The Nature of Fragile Things, Susan Meissner
It is the beginning of the 20th Century, and Sophie, an Irish immigrant who lives in the NYC slums, answers an ad in a newspaper placed by a San Francisco man seeking a wife and a mother for his young daughter. Desperate to get out of her present situation, she answers the ad and makes her way across the country to marry a man she has never met. The man is willing to provide for her, and seems tolerant if not in love with Sophie. As time goes by, Sophie becomes more and more fearful of the man and his strange life. And then the San Francisco earthquake of 1906 hits, chasing Sophie and her newly adopted daughter Kit at great risk for their lives. The story is one of strength and the importance of strong female friendships. I enjoyed learning the history of the earthquake and the subsequent historical events.
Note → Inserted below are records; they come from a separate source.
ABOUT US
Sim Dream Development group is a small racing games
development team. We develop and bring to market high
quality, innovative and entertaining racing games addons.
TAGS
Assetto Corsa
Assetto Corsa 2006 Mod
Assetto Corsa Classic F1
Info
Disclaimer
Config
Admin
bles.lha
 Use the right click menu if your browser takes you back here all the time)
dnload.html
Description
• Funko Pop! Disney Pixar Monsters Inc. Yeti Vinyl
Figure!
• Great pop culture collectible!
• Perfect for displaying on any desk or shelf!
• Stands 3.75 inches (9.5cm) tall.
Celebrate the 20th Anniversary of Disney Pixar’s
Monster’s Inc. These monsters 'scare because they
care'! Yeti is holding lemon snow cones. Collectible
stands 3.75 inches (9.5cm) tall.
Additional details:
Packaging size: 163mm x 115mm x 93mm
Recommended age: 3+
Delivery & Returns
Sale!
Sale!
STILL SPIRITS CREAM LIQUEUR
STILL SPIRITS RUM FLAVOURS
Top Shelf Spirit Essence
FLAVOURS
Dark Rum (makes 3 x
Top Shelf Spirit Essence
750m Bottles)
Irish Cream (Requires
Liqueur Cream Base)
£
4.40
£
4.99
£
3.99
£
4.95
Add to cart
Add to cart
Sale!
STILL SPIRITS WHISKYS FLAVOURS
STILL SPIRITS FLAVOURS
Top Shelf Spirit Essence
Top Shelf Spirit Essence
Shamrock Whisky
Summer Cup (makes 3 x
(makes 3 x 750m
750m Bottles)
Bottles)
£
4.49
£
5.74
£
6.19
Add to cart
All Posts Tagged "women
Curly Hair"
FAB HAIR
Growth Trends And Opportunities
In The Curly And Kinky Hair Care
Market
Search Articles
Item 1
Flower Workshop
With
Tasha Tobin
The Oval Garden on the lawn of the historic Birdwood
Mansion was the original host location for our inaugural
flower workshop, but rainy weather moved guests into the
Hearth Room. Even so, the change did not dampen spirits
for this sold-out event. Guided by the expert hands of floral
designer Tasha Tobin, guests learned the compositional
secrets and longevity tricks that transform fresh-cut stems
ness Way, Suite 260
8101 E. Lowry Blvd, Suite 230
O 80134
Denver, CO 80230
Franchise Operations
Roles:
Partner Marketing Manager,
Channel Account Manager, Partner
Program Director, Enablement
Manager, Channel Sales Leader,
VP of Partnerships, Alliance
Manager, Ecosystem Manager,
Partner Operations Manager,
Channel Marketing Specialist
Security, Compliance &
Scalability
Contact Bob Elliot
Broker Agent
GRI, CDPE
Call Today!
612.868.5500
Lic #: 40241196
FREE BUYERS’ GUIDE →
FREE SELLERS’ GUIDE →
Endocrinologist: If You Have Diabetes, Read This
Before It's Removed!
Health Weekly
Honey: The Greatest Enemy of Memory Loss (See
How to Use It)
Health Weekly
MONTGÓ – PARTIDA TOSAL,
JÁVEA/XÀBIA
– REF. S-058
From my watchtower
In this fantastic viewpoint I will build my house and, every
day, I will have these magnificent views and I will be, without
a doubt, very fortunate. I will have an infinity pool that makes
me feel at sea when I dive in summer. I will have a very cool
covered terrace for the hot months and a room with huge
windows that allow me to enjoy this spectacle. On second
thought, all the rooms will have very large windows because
The Lincoln Highway, by Amor Towles
The Lincoln Highway runs right through the town in which I spent my formative years. Despite my ties to that highway, I had little understanding of its history or importance to the development of the United States. It runs from Time Square in NYC all the way across the country, ending in San Francisco. The Lincoln Highway, is primarily the story of young Emmett, who has served time in a reform school for killing another young man, and his brother 8-year-old Billy. Emmett was released early to care for Billy because their father had died and their mother had disappeared shortly after Billy was born. Their plan is to get out of their Nebraska home town and go, well, ANYWHERE, to start a new life. However, when former co-inmates Duchess and Wooley unexpectedly show up, this leads to that, and most of it ends up happening on the Lincoln Highway. I loved the characters in this book, even the ones who weren’t always on the up and up. Billy is unforgettable.
There you have it, my friends. I found 2021 to be a good year for reading. I am looking forward to the reading year ahead.